Comment dissoudre ce que les événements ont largement disloqué ? Il n’existe plus deux blocs, le Pacte de Varsovie a éclaté, l’Alliance atlantique a perdu de sa substance bien que demeure sa raison d’être. C’est le constat que fait Philippe Marcovici dans Le Quotidien de Paris du 21 avril 1990 avant d’élargir le débat en fonction des entretiens Bush-Mitterrand :
« Aucun des deux ne souhaite une dissolution des alliances militaires et donc de l’Otan, considérées comme l’un des derniers facteurs de stabilité dans une Europe rendue plus incertaine et plus dangereuse après les bouleversements en chaîne survenus à l’Est. Toutefois, l’un comme l’autre constatent l’urgence d’une adaptation de l’Alliance aux conditions nouvelles de la sécurité en Europe. En fait, les récents événements qui ont secoué le camp socialiste ont seulement remis à l’ordre du jour une question posée il y a bien des années déjà : celle du réaménagement de l’Otan… Aussi, parmi les partenaires de l’Otan, d’aucuns s’interrogent aujourd’hui, poussés par leurs opinions publiques, sur la nouvelle donne de la sécurité en Europe et donc sur l’intérêt de préserver un outil et une organisation de défense dont ils discernent mal contre quelle menace ils seraient dirigés. À cet égard, la performance de Mikhaïl Gorbatchev est tout à fait remarquable. Tout en conservant à l’URSS son rang de première puissance militaire du continent, et peut-être du monde, aussi bien conventionnelle que nucléaire, tout en perfectionnant et en modernisant ses armées, jouant plus sur le qualitatif que sur le quantitatif, il a su se donner l’image d’un maître de la paix. Comme, hélas, la confusion la plus totale s’est établie dans l’esprit public entre le désarmement et la paix, Mikhaïl Gorbatchev apparaît aujourd’hui comme le symbole d’un pacifisme qu’il n’incarne vraiment pas. Voilà qui explique pourquoi, au-delà d’un nécessaire réaménagement de l’Otan, certains vont jusqu’à envisager son démantèlement, faute d’adversaire ! ».

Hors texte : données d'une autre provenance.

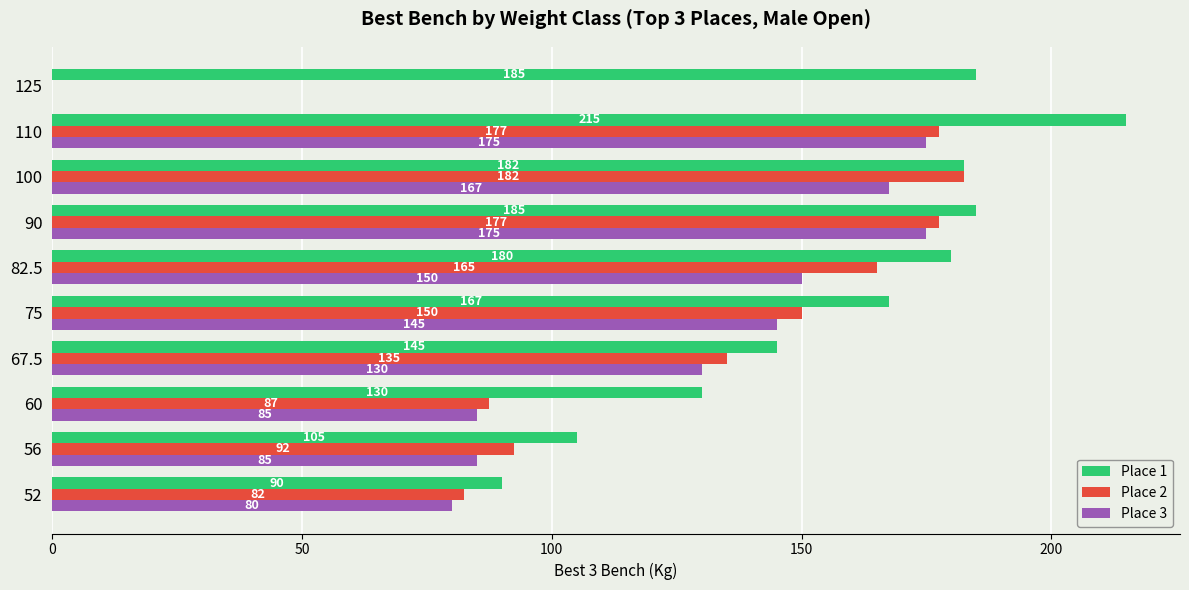

The value of Place 3 at 82.5 is 150.0. True or false?

True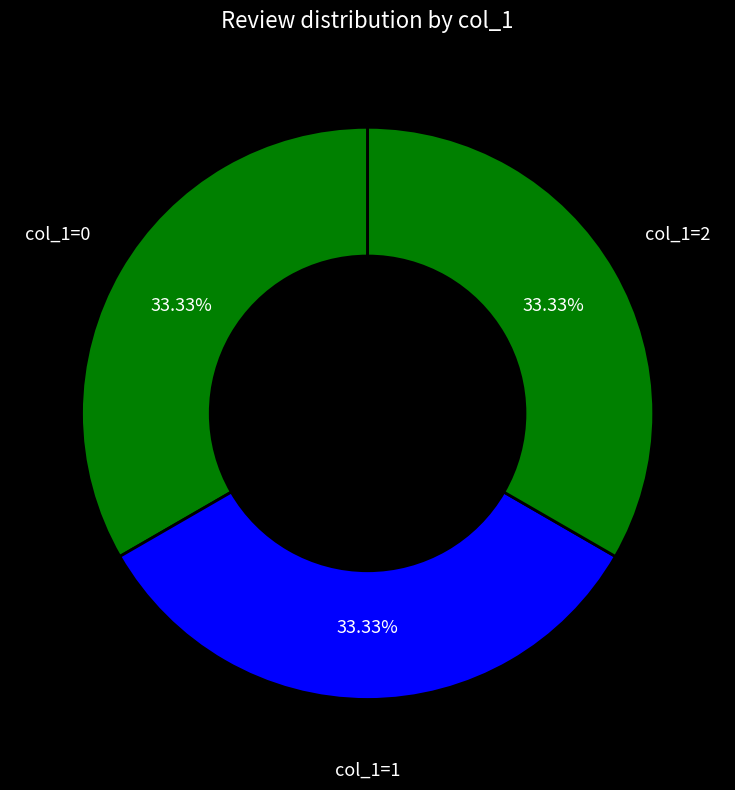

How many slices are in this pie chart?

3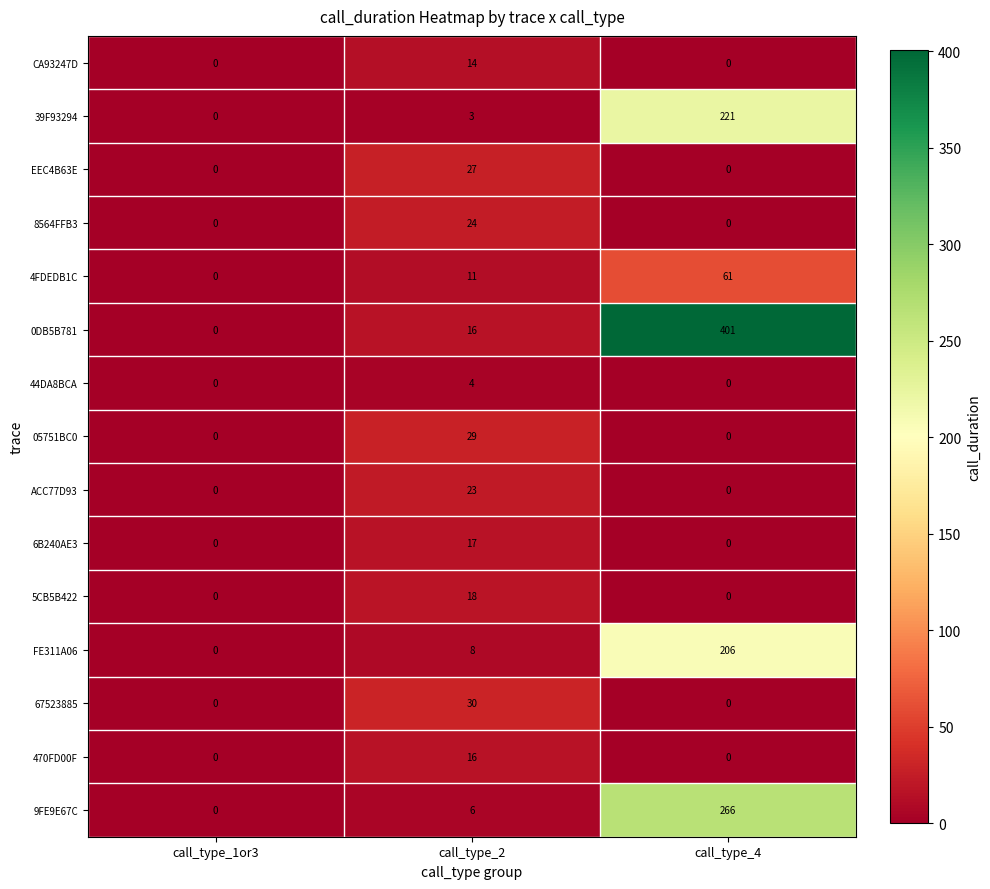

How many 5CB5B422 values are between 0 and 18?

3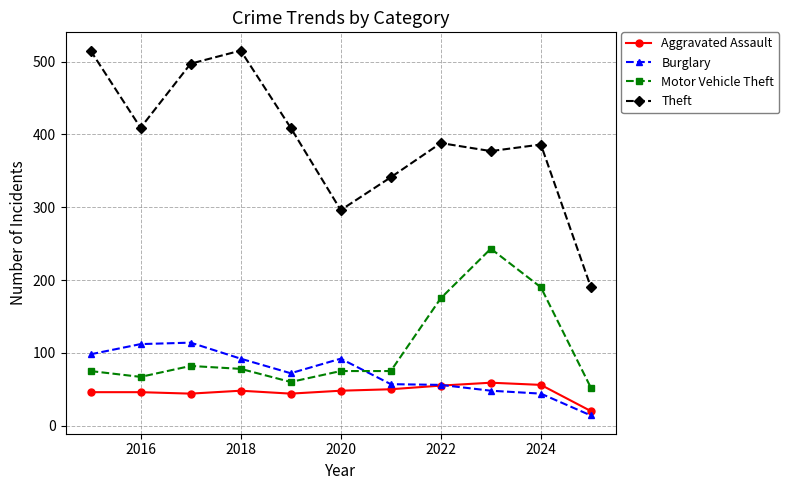

True or false: Aggravated Assault and Theft intersect in this chart.

False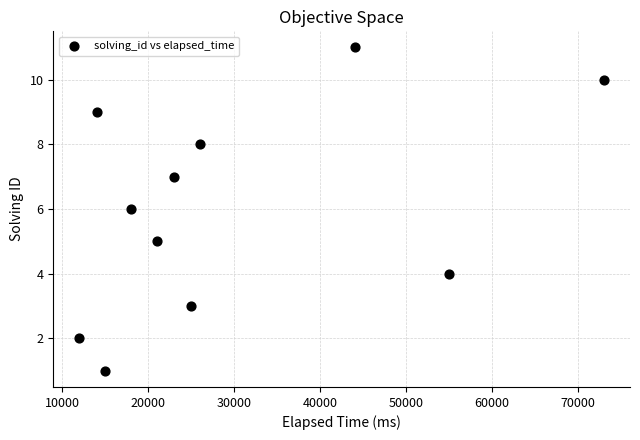

What is the range of X values (max minus min)?

61000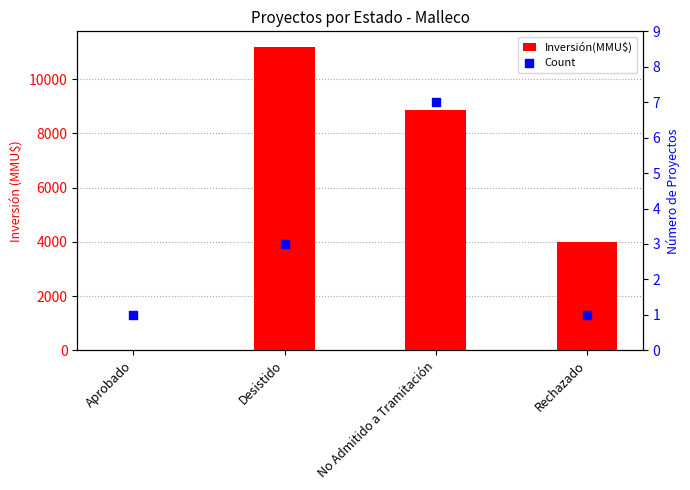

Is the value of Inversión(MMU$) at Desistido greater than the value of Count at Rechazado?

Yes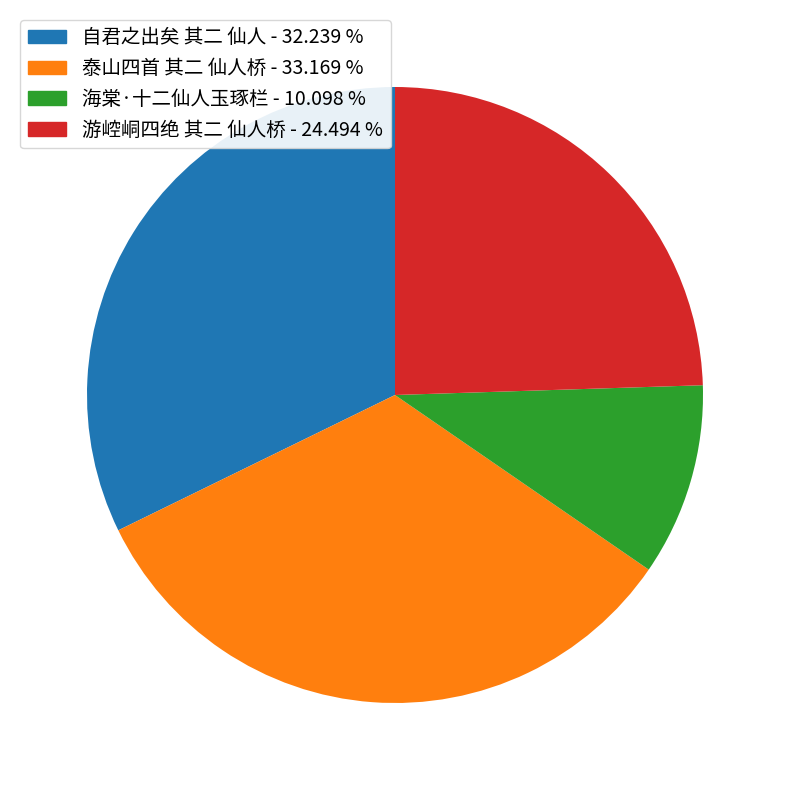

Approximately how many times larger is the value at 自君之出矣 其二 仙人 compared to 泰山四首 其二 仙人桥?

1.0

Alors, que faire de l’Otan ? s’interroge l’éditorialiste du Monde. Il admet que si l’on veut ancrer durablement l’Allemagne, cela suppose une réforme de l’Alliance et il ne convient pas de trop s’attarder car, explique-t-il :
« Si l’on veut exercer quelque maîtrise sur les événements et éviter que le sens des économies des parlementaires américains ne règle la question en imposant des coupes claires dans les rangs des GI (1) stationnés en Europe, il faut envisager la construction de ce pilier européen de l’Otan, dont on a beaucoup parlé naguère mais qui n’a jamais vu le jour. Cela revient à s’interroger sur de nouveaux rapports entre l’Europe et les États-Unis. Il est normal, dès lors, qu’apparaissent des divergences, puisque les intérêts en présence ne coïncident pas totalement. Mais c’est aux Européens à prouver qu’ils ne se gargarisent pas de mots et qu’ils sont capables d’avancer sur la voie d’une sécurité commune, en alliance avec, et non plus en dépendance des États-Unis. Le chemin sera long et difficile ».
On peut en être certain, mais ce qui est nécessaire ne doit être ni différé ni hasardé. ♦
(1) NDLR 2021 : Nom donné aux soldats de l’armée américaine.